● **CONSIGNE 1**
Répondez brièvement aux questions suivantes sur l'extrait consacré à la surproduction viticole :
(a) Selon André, que ne peut-on pas gérer avec un excédent comme celui évoqué ?
(b) Quelle sorte de groupe a-t-on demandé à François de diriger ?
(c) Quel est le nom de l'entreprise citée par François ?
● **CONSIGNE 2**
Recopiez fidèlement le passage de l'extrait sur la surproduction viticole qui commence par « La conversation glisse » et se poursuit jusqu'à « très contents, d’ailleurs. ».

● **EXTRAIT DU DOCUMENT**
'''

La conversation glisse sur la surproduction mondiale.

André
On ne peut pas gérer une viticulture avec un excédent comme ça.

François
C’est comme dans tous les business, le problème c’est qu’il n’y a pas de rapport entre celui qui fait le vin et celui qui le produit. Le vin, comme les céréales, ne sont pas marketés par les gens qui le produisent. C’est un thème récurrent. On m’a demandé de diriger un groupe de réflexion.

André (l’interrompt)
Oui, ils ont été très contents, d’ailleurs.

François
L’idée était de trouver des solutions pour rendre les viticulteurs responsables. Tout simplement leur apprendre à vendre leurs produits. Nous le faisons d’une certaine manière dans notre entreprise, Jacques et François Lurton : un contrôle entre chaque service permet à nos employés d’être conscients que l’activité ne s’arrête pas à leur tâche. Ceux qui font la mise transmettent le vin à l’entrepôt, etc.

'''

(Entrées enregistrées)

'''

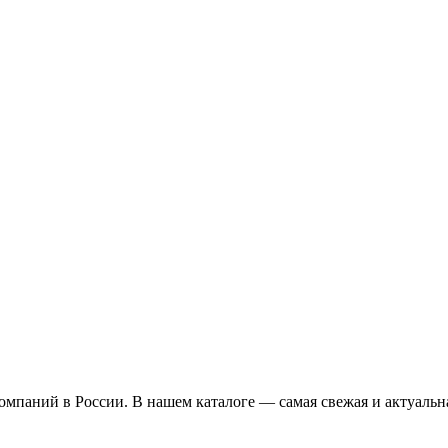
омпаний в России. В нашем каталоге — самая свежая и актуальн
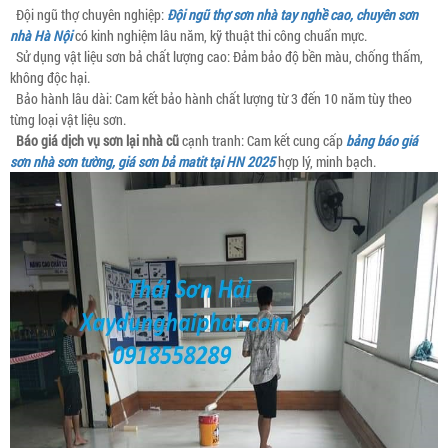
Đội ngũ thợ chuyên nghiệp:
Đội ngũ thợ sơn nhà tay nghề cao, chuyên sơn
nhà Hà Nội
có kinh nghiệm lâu năm, kỹ thuật thi công chuẩn mực.
Sử dụng vật liệu sơn bả chất lượng cao: Đảm bảo độ bền màu, chống thấm,
không độc hại.
Bảo hành lâu dài: Cam kết bảo hành chất lượng từ 3 đến 10 năm tùy theo
từng loại vật liệu sơn.
Báo giá dịch vụ sơn lại nhà cũ
cạnh tranh: Cam kết cung cấp
bảng báo giá
sơn nhà sơn tường, giá sơn bả matit tại HN 2025
hợp lý, minh bạch.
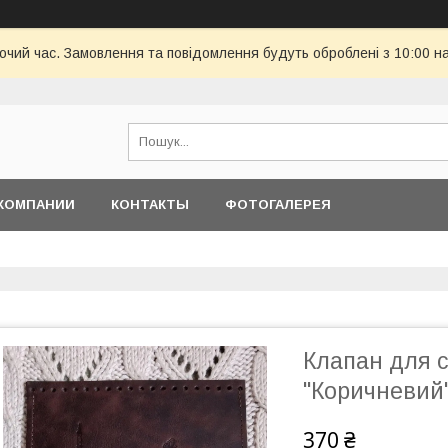
бочий час. Замовлення та повідомлення будуть оброблені з 10:00 н
КОМПАНИИ
КОНТАКТЫ
ФОТОГАЛЕРЕЯ
Клапан для с
"Коричневий
370 ₴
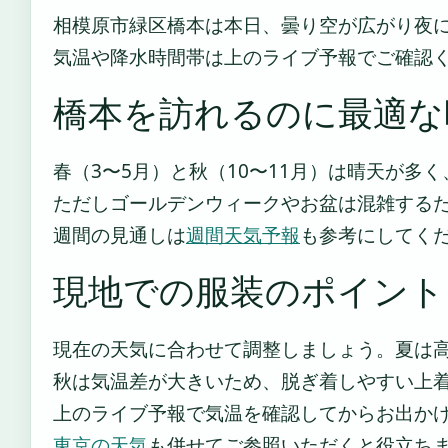
相模原市緑区橋本は本日、曇り空が広がり夜
気温や降水時間帯は上のライブ予報でご確認
橋本を訪れるのに最適な
春（3〜5月）と秋（10〜11月）は晴天が多
ただしゴールデンウィークやお盆は混雑する
週間の見通しは
週間天気予報
も参考にしてく
現地での服装のポイント
現在の天気に合わせて調整しましょう。夏は
秋は気温差が大きいため、脱ぎ着しやすい上
上のライブ予報で気温を確認してからお出か
東京の天気
も併せてご参照いただくと役立ち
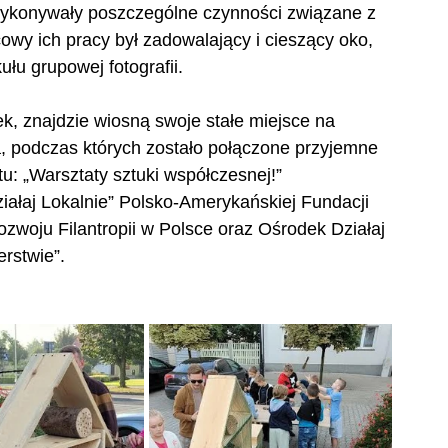
wykonywały poszczególne czynności związane z 
wy ich pracy był zadowalający i cieszący oko, 
ułu grupowej fotografii.
, znajdzie wiosną swoje stałe miejsce na 
a, podczas których zostało połączone przyjemne 
u: „Warsztaty sztuki współczesnej!” 
ałaj Lokalnie” Polsko-Amerykańskiej Fundacji 
woju Filantropii w Polsce oraz Ośrodek Działaj 
erstwie”.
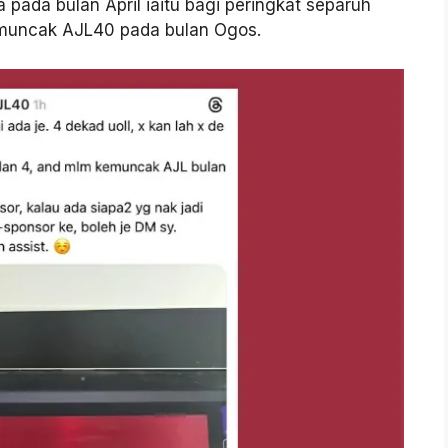
pada bulan April iaitu bagi peringkat separuh
emuncak AJL40 pada bulan Ogos.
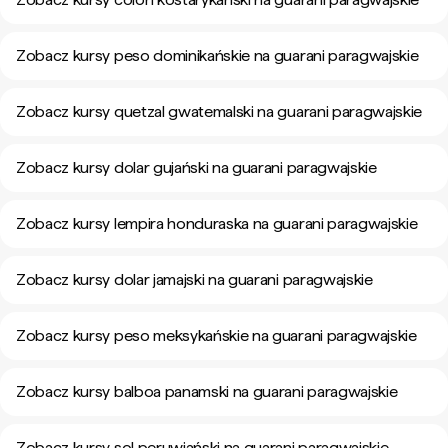
Zobacz kursy peso dominikańskie na guarani paragwajskie
Zobacz kursy quetzal gwatemalski na guarani paragwajskie
Zobacz kursy dolar gujański na guarani paragwajskie
Zobacz kursy lempira honduraska na guarani paragwajskie
Zobacz kursy dolar jamajski na guarani paragwajskie
Zobacz kursy peso meksykańskie na guarani paragwajskie
Zobacz kursy balboa panamski na guarani paragwajskie
Zobacz kursy sol peruwiański na guarani paragwajskie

'''

● **RÉPONSE RÉDIGÉE 1**
(a) Une viticulture.
(b) Un groupe de réflexion.
(c) Jacques et François Lurton.

● **RÉPONSE RÉDIGÉE 2**
La conversation glisse sur la surproduction mondiale.

André
On ne peut pas gérer une viticulture avec un excédent comme ça.

François
C’est comme dans tous les business, le problème c’est qu’il n’y a pas de rapport entre celui qui fait le vin et celui qui le produit. Le vin, comme les céréales, ne sont pas marketés par les gens qui le produisent. C’est un thème récurrent. On m’a demandé de diriger un groupe de réflexion.

André (l’interrompt)
Oui, ils ont été très contents, d’ailleurs.